The interactions between TRPA1 and IL1R1 in nodose ganglia cultures were detected by PLA with Duolink in situ kit (Sigma-Aldrich). Primary nodose ganglion cells were harvested and cultured on glass coverslips as described above. The cells were fixed with 4% paraformaldehyde/PBS for 15 min, washed with PBS, permeabilized with 0.2% Triton X-100 for 15 min, blocked with Duolink blocking solution for 60 min at 37 °C, and then incubated in primary antibodies diluted in Duolink antibody diluent overnight at 4 °C. Primary antibodies were rabbit anti-TRPA1 (polyclonal, 1:500; Millipore, Temecula, CA) and goat anti-IL1R1 (polyclonal, 1:40; R&D Systems). After incubation with primary antibodies, cells were washed and then incubated for 60 min at 37 °C in Duolink anti-goat PLUS and anti-rabbit MINUS PLA probe solutions. The coverslips were then washed and incubated with the ligation solution for 30 min at 37 °C. After ligation, the cells were washed and incubated with amplification solution for 100 min at 37 °C. After washing, cells were mounted using Duolink mounting medium with DAPI. Labeled cells were visualized and imaged using a confocal microscope (Zeiss LSM 880). The resulting positive signals were recognized as discrete fluorescent spots. Each spot represents one interaction event. All specimens were imaged under identical conditions and analyzed using identical parameters.
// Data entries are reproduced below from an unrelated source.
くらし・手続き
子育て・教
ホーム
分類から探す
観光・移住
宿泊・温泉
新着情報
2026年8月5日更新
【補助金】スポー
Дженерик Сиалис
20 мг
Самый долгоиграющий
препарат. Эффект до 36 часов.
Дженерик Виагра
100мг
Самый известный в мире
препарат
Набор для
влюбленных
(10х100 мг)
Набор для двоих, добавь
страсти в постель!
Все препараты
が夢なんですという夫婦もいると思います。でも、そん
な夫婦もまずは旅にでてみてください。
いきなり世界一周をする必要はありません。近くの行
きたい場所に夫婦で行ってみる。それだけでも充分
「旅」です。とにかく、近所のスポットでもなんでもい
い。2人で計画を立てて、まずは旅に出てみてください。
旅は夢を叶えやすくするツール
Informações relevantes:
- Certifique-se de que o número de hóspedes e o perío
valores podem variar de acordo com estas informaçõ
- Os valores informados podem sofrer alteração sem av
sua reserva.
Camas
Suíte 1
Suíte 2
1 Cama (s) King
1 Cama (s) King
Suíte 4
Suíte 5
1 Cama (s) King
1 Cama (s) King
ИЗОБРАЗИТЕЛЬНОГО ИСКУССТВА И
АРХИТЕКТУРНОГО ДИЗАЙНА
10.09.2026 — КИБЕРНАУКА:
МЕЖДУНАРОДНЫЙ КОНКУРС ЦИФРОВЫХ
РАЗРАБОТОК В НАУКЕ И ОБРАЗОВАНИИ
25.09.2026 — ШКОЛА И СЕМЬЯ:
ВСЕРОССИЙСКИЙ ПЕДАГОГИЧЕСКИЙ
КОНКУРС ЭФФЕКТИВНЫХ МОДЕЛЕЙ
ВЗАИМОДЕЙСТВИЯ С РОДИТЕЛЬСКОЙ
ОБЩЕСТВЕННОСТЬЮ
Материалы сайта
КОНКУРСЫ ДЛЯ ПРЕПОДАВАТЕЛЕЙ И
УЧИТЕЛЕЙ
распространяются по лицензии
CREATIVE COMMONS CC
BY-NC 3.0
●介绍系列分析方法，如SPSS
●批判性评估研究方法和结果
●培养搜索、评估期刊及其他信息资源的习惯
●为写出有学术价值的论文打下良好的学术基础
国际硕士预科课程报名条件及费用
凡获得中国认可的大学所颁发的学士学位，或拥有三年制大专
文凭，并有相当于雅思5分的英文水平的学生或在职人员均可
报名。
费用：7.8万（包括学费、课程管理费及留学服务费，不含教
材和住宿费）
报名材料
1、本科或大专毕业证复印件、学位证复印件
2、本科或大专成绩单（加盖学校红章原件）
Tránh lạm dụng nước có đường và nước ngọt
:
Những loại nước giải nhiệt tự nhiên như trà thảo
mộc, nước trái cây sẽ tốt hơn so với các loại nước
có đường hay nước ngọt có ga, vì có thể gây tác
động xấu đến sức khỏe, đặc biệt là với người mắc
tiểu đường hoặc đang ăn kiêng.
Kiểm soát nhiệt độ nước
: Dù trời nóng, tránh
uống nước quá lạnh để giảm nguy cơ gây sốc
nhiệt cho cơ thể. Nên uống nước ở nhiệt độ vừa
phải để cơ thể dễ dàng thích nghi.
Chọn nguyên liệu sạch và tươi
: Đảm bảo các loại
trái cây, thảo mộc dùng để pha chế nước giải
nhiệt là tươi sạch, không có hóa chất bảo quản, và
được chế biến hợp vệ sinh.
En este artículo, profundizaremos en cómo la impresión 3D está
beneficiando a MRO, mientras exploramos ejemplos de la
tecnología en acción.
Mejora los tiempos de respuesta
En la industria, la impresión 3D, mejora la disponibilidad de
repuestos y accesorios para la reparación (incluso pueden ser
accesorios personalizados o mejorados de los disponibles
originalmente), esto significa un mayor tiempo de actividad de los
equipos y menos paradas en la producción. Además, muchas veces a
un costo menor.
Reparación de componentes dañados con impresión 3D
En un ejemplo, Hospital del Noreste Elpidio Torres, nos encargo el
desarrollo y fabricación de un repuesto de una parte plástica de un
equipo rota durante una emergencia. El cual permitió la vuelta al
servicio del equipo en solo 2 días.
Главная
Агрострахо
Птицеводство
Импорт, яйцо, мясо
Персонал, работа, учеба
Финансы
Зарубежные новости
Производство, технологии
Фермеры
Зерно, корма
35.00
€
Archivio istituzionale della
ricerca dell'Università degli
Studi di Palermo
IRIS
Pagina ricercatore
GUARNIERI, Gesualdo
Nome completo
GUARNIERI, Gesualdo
Cecal ligation and puncture

A standardized model of cecal ligation and puncture (CLP)-induced sublethal polymicrobial sepsis was used as previously described (Yang et al. 2015). Mice were anesthetized using ketamine (100 mg/kg, i.p.) and xylazine (8 mg/kg, i.p.). The cecum was isolated and ligated below the ileocecal valve and then punctured with a 22-gauge needle. Approximately 2 mm of stool was then extruded, with the cecum returned to the abdominal cavity. The abdomen was closed with surgical clips. An antibiotic, Primaxin (Imipenem–Cilastatin, 0.5 mg/kg, subcutaneously, in a total volume of 0.5 mL/mouse) was administered immediately after CLP as part of the resuscitation fluid. Mice were monitored for survival and sepsis-associated clinical signs. Disease severity was scoring done on days 0, 3, 4, 5, and 6 post-CLP using the murine sepsis score (MSS) (Shrum et al. 2014).

Statistical analysis

All statistical tests were performed with GraphPad Prism 9 software (GraphPad, La Jolla, CA). Values are presented as individual samples and or mean ± SEM. Statistical analysis of mean differences between groups was performed using two-way ANOVA, paired t-test, Student’s t-test, Welch’s t-test, Mann–Whitney U-test, and mixed effects analysis with multiple comparisons as indicated in respective results. For all analyses, P ≤ 0.05 was considered statistically significant.